● **WHAT TO DO**: In the listing below, look for "bottom" and copy every line that has it.
* * * * * * * * *
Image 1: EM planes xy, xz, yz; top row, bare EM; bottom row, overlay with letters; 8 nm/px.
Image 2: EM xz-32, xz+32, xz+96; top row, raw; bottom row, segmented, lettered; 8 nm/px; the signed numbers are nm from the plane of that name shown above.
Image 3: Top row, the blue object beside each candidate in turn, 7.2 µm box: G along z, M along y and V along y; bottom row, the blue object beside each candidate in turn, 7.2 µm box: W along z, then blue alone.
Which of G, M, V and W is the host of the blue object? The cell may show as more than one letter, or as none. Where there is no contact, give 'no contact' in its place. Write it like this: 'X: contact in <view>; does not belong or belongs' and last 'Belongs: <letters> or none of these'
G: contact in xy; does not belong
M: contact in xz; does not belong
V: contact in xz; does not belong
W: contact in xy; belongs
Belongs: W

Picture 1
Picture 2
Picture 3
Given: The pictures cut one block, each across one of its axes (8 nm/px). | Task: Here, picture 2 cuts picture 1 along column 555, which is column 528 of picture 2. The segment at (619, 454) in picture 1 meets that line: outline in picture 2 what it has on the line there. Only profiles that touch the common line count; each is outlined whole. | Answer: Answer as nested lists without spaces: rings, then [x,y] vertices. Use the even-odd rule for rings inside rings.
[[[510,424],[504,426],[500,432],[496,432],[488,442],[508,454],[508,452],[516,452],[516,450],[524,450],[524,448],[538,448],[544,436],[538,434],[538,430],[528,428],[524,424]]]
* * * * * * * * *
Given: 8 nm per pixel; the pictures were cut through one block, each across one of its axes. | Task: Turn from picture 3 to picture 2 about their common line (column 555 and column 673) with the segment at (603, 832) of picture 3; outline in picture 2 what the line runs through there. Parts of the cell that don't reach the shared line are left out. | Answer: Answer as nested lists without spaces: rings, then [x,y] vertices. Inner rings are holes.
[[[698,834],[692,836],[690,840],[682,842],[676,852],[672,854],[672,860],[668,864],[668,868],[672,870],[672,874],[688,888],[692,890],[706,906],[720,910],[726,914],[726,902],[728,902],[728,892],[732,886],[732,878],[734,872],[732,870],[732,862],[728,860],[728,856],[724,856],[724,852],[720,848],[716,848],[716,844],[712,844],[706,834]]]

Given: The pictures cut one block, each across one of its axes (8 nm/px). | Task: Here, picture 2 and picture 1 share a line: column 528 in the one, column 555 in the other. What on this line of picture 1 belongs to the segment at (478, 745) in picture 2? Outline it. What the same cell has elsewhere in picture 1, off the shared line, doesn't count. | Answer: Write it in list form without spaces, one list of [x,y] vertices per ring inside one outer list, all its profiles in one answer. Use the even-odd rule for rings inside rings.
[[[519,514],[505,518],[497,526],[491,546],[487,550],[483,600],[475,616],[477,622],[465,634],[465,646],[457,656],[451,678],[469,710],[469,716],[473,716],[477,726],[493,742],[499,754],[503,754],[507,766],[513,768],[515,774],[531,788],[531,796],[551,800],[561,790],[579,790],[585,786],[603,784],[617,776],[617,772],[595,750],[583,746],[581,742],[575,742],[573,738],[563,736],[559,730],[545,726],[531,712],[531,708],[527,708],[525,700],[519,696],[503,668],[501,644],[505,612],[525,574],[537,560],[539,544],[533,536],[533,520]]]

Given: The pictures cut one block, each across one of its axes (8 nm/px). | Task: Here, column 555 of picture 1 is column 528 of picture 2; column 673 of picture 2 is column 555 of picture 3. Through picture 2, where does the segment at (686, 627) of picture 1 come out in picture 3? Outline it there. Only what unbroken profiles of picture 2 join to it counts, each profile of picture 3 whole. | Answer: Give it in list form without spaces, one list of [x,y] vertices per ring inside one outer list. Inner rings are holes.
* * * * * * * * *
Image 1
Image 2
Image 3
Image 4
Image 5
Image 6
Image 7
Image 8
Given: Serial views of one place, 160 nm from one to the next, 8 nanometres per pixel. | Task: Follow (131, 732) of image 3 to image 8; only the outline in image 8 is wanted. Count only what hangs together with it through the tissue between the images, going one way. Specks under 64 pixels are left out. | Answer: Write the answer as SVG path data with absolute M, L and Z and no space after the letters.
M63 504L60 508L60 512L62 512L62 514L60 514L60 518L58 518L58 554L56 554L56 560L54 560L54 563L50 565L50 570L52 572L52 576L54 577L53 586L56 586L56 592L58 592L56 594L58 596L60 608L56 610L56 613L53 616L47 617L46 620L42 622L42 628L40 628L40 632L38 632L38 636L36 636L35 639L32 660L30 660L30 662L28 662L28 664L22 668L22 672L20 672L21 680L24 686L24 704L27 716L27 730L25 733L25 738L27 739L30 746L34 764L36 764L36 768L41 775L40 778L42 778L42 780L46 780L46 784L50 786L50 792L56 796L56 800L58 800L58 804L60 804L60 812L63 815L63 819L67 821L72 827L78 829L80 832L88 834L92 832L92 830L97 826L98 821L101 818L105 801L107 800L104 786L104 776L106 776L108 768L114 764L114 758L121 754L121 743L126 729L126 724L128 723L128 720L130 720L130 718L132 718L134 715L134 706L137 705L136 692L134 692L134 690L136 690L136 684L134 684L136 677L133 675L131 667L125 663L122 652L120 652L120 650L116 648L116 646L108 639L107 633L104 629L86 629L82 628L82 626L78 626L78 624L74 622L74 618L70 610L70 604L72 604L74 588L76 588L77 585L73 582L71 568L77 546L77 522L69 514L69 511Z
* * * * * * * * *
● **ANSWER SPACE**:
Image 1: EM planes xy, xz, yz; top row, bare EM; bottom row, overlay with letters; 8 nm/px.
Image 2: EM xz-32, xz+32, xz+96; top row, raw; bottom row, segmented, lettered; 8 nm/px; the signed numbers are nm from the plane of that name shown above.
Image 3: Top row, the blue object beside each candidate in turn, 7.2 µm box: G along z, M along y and V along y; bottom row, the blue object beside each candidate in turn, 7.2 µm box: W along z, then blue alone.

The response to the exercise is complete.